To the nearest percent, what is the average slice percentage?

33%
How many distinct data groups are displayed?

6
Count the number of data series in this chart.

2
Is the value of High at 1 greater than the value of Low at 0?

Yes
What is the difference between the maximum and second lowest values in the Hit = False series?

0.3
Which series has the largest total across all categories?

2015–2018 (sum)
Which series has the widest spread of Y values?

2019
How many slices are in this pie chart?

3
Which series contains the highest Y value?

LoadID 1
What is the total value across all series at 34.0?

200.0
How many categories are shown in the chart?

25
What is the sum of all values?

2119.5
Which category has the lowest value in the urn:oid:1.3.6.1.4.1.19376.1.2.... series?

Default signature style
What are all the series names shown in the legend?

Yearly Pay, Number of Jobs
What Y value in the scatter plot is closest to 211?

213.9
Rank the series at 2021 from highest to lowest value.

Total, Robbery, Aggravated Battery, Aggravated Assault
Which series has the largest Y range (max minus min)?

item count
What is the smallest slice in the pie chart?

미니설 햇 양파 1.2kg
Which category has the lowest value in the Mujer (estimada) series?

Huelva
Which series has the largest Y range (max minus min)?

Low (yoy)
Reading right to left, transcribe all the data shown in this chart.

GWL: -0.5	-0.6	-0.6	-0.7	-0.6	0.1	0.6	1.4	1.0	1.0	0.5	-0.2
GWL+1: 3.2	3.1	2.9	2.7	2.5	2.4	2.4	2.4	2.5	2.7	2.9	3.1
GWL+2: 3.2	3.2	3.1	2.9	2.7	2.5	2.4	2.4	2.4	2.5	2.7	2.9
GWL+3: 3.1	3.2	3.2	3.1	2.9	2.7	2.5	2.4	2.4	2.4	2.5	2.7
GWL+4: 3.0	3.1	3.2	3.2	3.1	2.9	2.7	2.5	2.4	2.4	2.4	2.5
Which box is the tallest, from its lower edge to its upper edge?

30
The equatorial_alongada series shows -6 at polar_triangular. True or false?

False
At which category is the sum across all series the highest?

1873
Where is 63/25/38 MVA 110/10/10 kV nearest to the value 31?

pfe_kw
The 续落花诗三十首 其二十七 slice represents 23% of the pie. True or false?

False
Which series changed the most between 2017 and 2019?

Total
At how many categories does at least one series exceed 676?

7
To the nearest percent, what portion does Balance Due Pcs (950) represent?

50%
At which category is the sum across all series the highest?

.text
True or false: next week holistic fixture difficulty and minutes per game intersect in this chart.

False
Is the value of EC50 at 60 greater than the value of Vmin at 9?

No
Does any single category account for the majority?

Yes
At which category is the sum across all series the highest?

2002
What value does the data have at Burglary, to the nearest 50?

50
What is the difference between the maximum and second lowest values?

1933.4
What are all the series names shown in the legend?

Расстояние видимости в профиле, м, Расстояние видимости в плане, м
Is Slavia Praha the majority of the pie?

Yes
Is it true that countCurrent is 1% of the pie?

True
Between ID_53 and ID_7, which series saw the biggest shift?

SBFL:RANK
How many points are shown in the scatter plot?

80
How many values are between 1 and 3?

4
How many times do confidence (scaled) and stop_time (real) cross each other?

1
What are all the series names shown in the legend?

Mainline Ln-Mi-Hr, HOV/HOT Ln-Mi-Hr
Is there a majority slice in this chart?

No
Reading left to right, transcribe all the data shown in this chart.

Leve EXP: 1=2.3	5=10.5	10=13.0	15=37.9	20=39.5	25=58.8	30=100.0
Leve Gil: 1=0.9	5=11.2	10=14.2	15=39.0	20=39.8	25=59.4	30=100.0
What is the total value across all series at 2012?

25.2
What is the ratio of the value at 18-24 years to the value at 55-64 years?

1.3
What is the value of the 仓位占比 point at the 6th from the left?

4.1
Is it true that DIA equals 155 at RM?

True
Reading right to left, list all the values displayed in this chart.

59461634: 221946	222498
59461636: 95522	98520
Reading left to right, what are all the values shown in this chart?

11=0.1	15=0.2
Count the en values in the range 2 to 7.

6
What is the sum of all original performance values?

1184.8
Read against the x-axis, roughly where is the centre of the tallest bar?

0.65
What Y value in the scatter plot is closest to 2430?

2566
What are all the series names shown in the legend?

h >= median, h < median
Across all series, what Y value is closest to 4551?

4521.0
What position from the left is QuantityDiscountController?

### About this task
Print all of the lines above verbatim, keeping their order and wording unchanged.

### Answer to this exercise
To the nearest percent, what is the average slice percentage?

33%
How many distinct data groups are displayed?

6
Count the number of data series in this chart.

2
Is the value of High at 1 greater than the value of Low at 0?

Yes
What is the difference between the maximum and second lowest values in the Hit = False series?

0.3
Which series has the largest total across all categories?

2015–2018 (sum)
Which series has the widest spread of Y values?

2019
How many slices are in this pie chart?

3
Which series contains the highest Y value?

LoadID 1
What is the total value across all series at 34.0?

200.0
How many categories are shown in the chart?

25
What is the sum of all values?

2119.5
Which category has the lowest value in the urn:oid:1.3.6.1.4.1.19376.1.2.... series?

Default signature style
What are all the series names shown in the legend?

Yearly Pay, Number of Jobs
What Y value in the scatter plot is closest to 211?

213.9
Rank the series at 2021 from highest to lowest value.

Total, Robbery, Aggravated Battery, Aggravated Assault
Which series has the largest Y range (max minus min)?

item count
What is the smallest slice in the pie chart?

미니설 햇 양파 1.2kg
Which category has the lowest value in the Mujer (estimada) series?

Huelva
Which series has the largest Y range (max minus min)?

Low (yoy)
Reading right to left, transcribe all the data shown in this chart.

GWL: -0.5	-0.6	-0.6	-0.7	-0.6	0.1	0.6	1.4	1.0	1.0	0.5	-0.2
GWL+1: 3.2	3.1	2.9	2.7	2.5	2.4	2.4	2.4	2.5	2.7	2.9	3.1
GWL+2: 3.2	3.2	3.1	2.9	2.7	2.5	2.4	2.4	2.4	2.5	2.7	2.9
GWL+3: 3.1	3.2	3.2	3.1	2.9	2.7	2.5	2.4	2.4	2.4	2.5	2.7
GWL+4: 3.0	3.1	3.2	3.2	3.1	2.9	2.7	2.5	2.4	2.4	2.4	2.5
Which box is the tallest, from its lower edge to its upper edge?

30
The equatorial_alongada series shows -6 at polar_triangular. True or false?

False
At which category is the sum across all series the highest?

1873
Where is 63/25/38 MVA 110/10/10 kV nearest to the value 31?

pfe_kw
The 续落花诗三十首 其二十七 slice represents 23% of the pie. True or false?

False
Which series changed the most between 2017 and 2019?

Total
At how many categories does at least one series exceed 676?

7
To the nearest percent, what portion does Balance Due Pcs (950) represent?

50%
At which category is the sum across all series the highest?

.text
True or false: next week holistic fixture difficulty and minutes per game intersect in this chart.

False
Is the value of EC50 at 60 greater than the value of Vmin at 9?

No
Does any single category account for the majority?

Yes
At which category is the sum across all series the highest?

2002
What value does the data have at Burglary, to the nearest 50?

50
What is the difference between the maximum and second lowest values?

1933.4
What are all the series names shown in the legend?

Расстояние видимости в профиле, м, Расстояние видимости в плане, м
Is Slavia Praha the majority of the pie?

Yes
Is it true that countCurrent is 1% of the pie?

True
Between ID_53 and ID_7, which series saw the biggest shift?

SBFL:RANK
How many points are shown in the scatter plot?

80
How many values are between 1 and 3?

4
How many times do confidence (scaled) and stop_time (real) cross each other?

1
What are all the series names shown in the legend?

Mainline Ln-Mi-Hr, HOV/HOT Ln-Mi-Hr
Is there a majority slice in this chart?

No
Reading left to right, transcribe all the data shown in this chart.

Leve EXP: 1=2.3	5=10.5	10=13.0	15=37.9	20=39.5	25=58.8	30=100.0
Leve Gil: 1=0.9	5=11.2	10=14.2	15=39.0	20=39.8	25=59.4	30=100.0
What is the total value across all series at 2012?

25.2
What is the ratio of the value at 18-24 years to the value at 55-64 years?

1.3
What is the value of the 仓位占比 point at the 6th from the left?

4.1
Is it true that DIA equals 155 at RM?

True
Reading right to left, list all the values displayed in this chart.

59461634: 221946	222498
59461636: 95522	98520
Reading left to right, what are all the values shown in this chart?

11=0.1	15=0.2
Count the en values in the range 2 to 7.

6
What is the sum of all original performance values?

1184.8
Read against the x-axis, roughly where is the centre of the tallest bar?

0.65
What Y value in the scatter plot is closest to 2430?

2566
What are all the series names shown in the legend?

h >= median, h < median
Across all series, what Y value is closest to 4551?

4521.0
What position from the left is QuantityDiscountController?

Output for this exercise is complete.